Another Curve Ball from Iran on U.S. Prisoners

COMMENTARY Middle East

Another Curve Ball from Iran on U.S. Prisoners

Feb 3, 2010 1 min read
COMMENTARY BY

Former Visiting Fellow, Allison Center

James Phillips was a Visiting Fellow for Middle Eastern affairs at The Heritage Foundation.

In addition announcing the launch of a research rocket, three Iranian-made satellites, and a tactical shift on a proposed International Atomic Energy Agency deal on uranium, President Mahmoud Ahmadinejad threw another disingenuous curve ball yesterday by claiming that talks were underway with the United States for an exchange of prisoners.

In an interview on state television Tuesday, Ahmadinejad was asked about the fate of three American hikers detained in Iran and claimed that the United States, not Iran, was at fault: “They have arrested our citizens for nothing… this is very bad… now there are talks whether it is possible to do an exchange” of prisoners.

The White House on Tuesday denied it had held “any discussion” with Iran about a possible prisoner swap. Iran is holding a number of US citizens in custody, including three American hikers — Sarah Shourd, Josh Fattal and Shane Bauer — arrested after mistakenly wandering over the Iraq border into Iranian territory last year. Iran has repeatedly rejected outside efforts to gain access to the three hikers to confirm that they are being held in good conditions.

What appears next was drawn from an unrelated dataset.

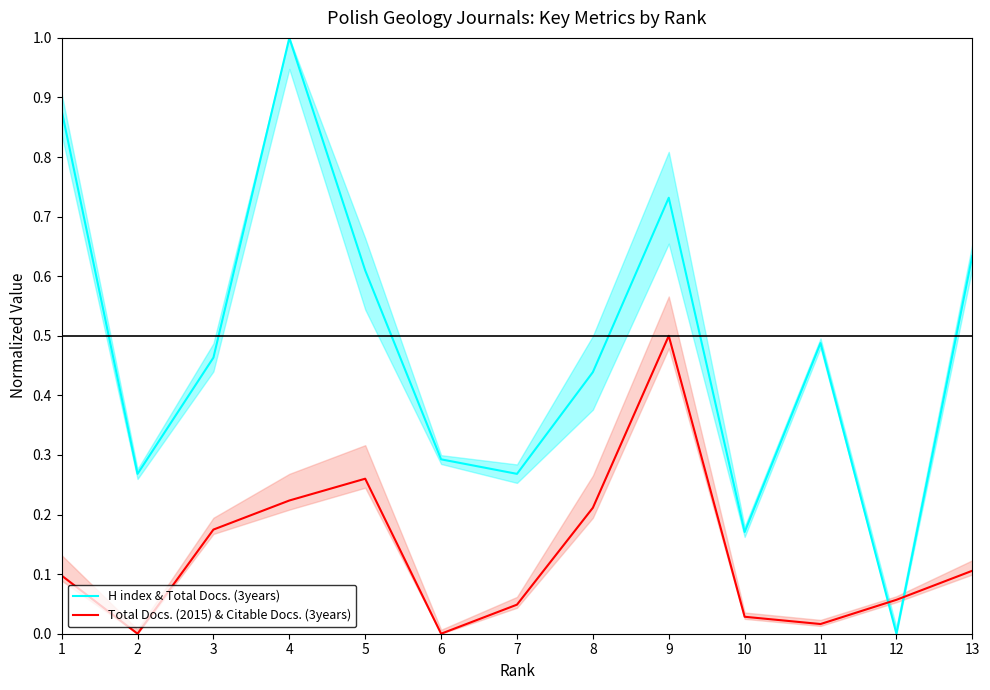

True or false: Total Docs. (2015) & Citable Docs. (3years) and H index & Total Docs. (3years) cross at least once.

True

Among the 11 Iranians that Iran alleges are “illegally” detained in the United States is nuclear scientist Shahram Amiri who disappeared in Saudi Arabia while on pilgrimage to Mecca last year. Iranian officials have accused Washington of kidnapping Amiri from Saudi Arabia, but the scientist, like others on Iran’s list, is believed to have defected from the increasingly repressive regime in Tehran. In addition to asserting a false equivalence between defectors and innocent hikers, Iran’s dictatorship also undoubtedly hopes to suggest that it is engaged in ongoing talks with the Obama Administration in order to demoralize the opposition movement which spontaneously sprang up to protest Iran’s sham elections last June. The opposition Green Movement has called for further demonstrations, including on the February 11th anniversary of Iran’s Islamist revolution.